(What is expected) Pictures aside, restate the records below exactly as written.

[Provided data Boundary: Start]

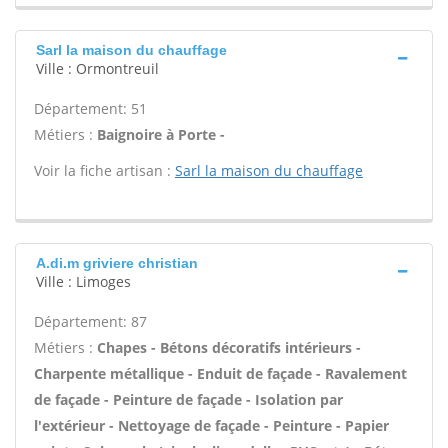
Sarl la maison du chauffage
Ville : Ormontreuil
Département: 51
Métiers :
Baignoire à Porte -
Voir la fiche artisan :
Sarl la maison du chauffage
A.di.m griviere christian
Ville : Limoges
Département: 87
Métiers :
Chapes - Bétons décoratifs intérieurs -
Charpente métallique - Enduit de façade - Ravalement
de façade - Peinture de façade - Isolation par
l'extérieur - Nettoyage de façade - Peinture - Papier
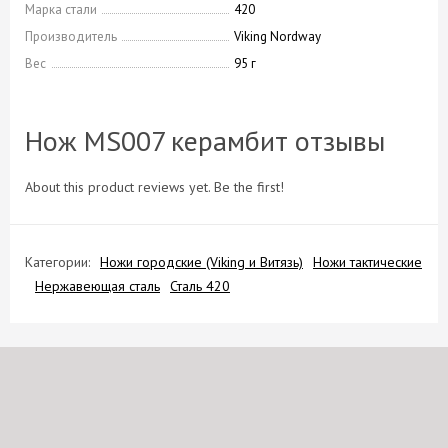
Марка стали
420
Производитель
Viking Nordway
Вес
95 г
Нож MS007 керамбит отзывы
About this product reviews yet. Be the first!
Категории:
Ножи городские (Viking и Витязь)
Ножи тактические
Нержавеющая сталь
Сталь 420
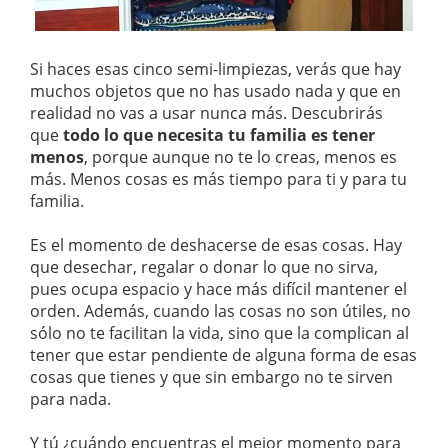
Si haces esas cinco semi-limpiezas, verás que hay
muchos objetos que no has usado nada y que en
realidad no vas a usar nunca más. Descubrirás
que
todo lo que necesita tu familia es tener
menos
, porque aunque no te lo creas, menos es
más. Menos cosas es más tiempo para ti y para tu
familia.
Es el momento de deshacerse de esas cosas. Hay
que desechar, regalar o donar lo que no sirva,
pues ocupa espacio y hace más difícil mantener el
orden. Además, cuando las cosas no son útiles, no
sólo no te facilitan la vida, sino que la complican al
tener que estar pendiente de alguna forma de esas
cosas que tienes y que sin embargo no te sirven
para nada.
Y tú ¿cuándo encuentras el mejor momento para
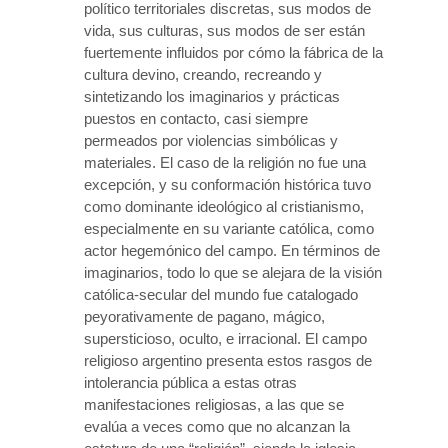
político territoriales discretas, sus modos de
vida, sus culturas, sus modos de ser están
fuertemente influidos por cómo la fábrica de la
cultura devino, creando, recreando y
sintetizando los imaginarios y prácticas
puestos en contacto, casi siempre
permeados por violencias simbólicas y
materiales. El caso de la religión no fue una
excepción, y su conformación histórica tuvo
como dominante ideológico al cristianismo,
especialmente en su variante católica, como
actor hegemónico del campo. En términos de
imaginarios, todo lo que se alejara de la visión
católica-secular del mundo fue catalogado
peyorativamente de pagano, mágico,
supersticioso, oculto, e irracional. El campo
religioso argentino presenta estos rasgos de
intolerancia pública a estas otras
manifestaciones religiosas, a las que se
evalúa a veces como que no alcanzan la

[Provided data Boundary: End]

(Solution for this exercise)
Sarl la maison du chauffage
Ville : Ormontreuil
Département: 51
Métiers :
Baignoire à Porte -
Voir la fiche artisan :
Sarl la maison du chauffage
A.di.m griviere christian
Ville : Limoges
Département: 87
Métiers :
Chapes - Bétons décoratifs intérieurs -
Charpente métallique - Enduit de façade - Ravalement
de façade - Peinture de façade - Isolation par
l'extérieur - Nettoyage de façade - Peinture - Papier
Марка стали
420
Производитель
Viking Nordway
Вес
95 г
Нож MS007 керамбит отзывы
About this product reviews yet. Be the first!
Категории:
Ножи городские (Viking и Витязь)
Ножи тактические
Нержавеющая сталь
Сталь 420
Si haces esas cinco semi-limpiezas, verás que hay
muchos objetos que no has usado nada y que en
realidad no vas a usar nunca más. Descubrirás
que
todo lo que necesita tu familia es tener
menos
, porque aunque no te lo creas, menos es
más. Menos cosas es más tiempo para ti y para tu
familia.
Es el momento de deshacerse de esas cosas. Hay
que desechar, regalar o donar lo que no sirva,
pues ocupa espacio y hace más difícil mantener el
orden. Además, cuando las cosas no son útiles, no
sólo no te facilitan la vida, sino que la complican al
tener que estar pendiente de alguna forma de esas
cosas que tienes y que sin embargo no te sirven
para nada.
Y tú ¿cuándo encuentras el mejor momento para
político territoriales discretas, sus modos de
vida, sus culturas, sus modos de ser están
fuertemente influidos por cómo la fábrica de la
cultura devino, creando, recreando y
sintetizando los imaginarios y prácticas
puestos en contacto, casi siempre
permeados por violencias simbólicas y
materiales. El caso de la religión no fue una
excepción, y su conformación histórica tuvo
como dominante ideológico al cristianismo,
especialmente en su variante católica, como
actor hegemónico del campo. En términos de
imaginarios, todo lo que se alejara de la visión
católica-secular del mundo fue catalogado
peyorativamente de pagano, mágico,
supersticioso, oculto, e irracional. El campo
religioso argentino presenta estos rasgos de
intolerancia pública a estas otras
manifestaciones religiosas, a las que se
evalúa a veces como que no alcanzan la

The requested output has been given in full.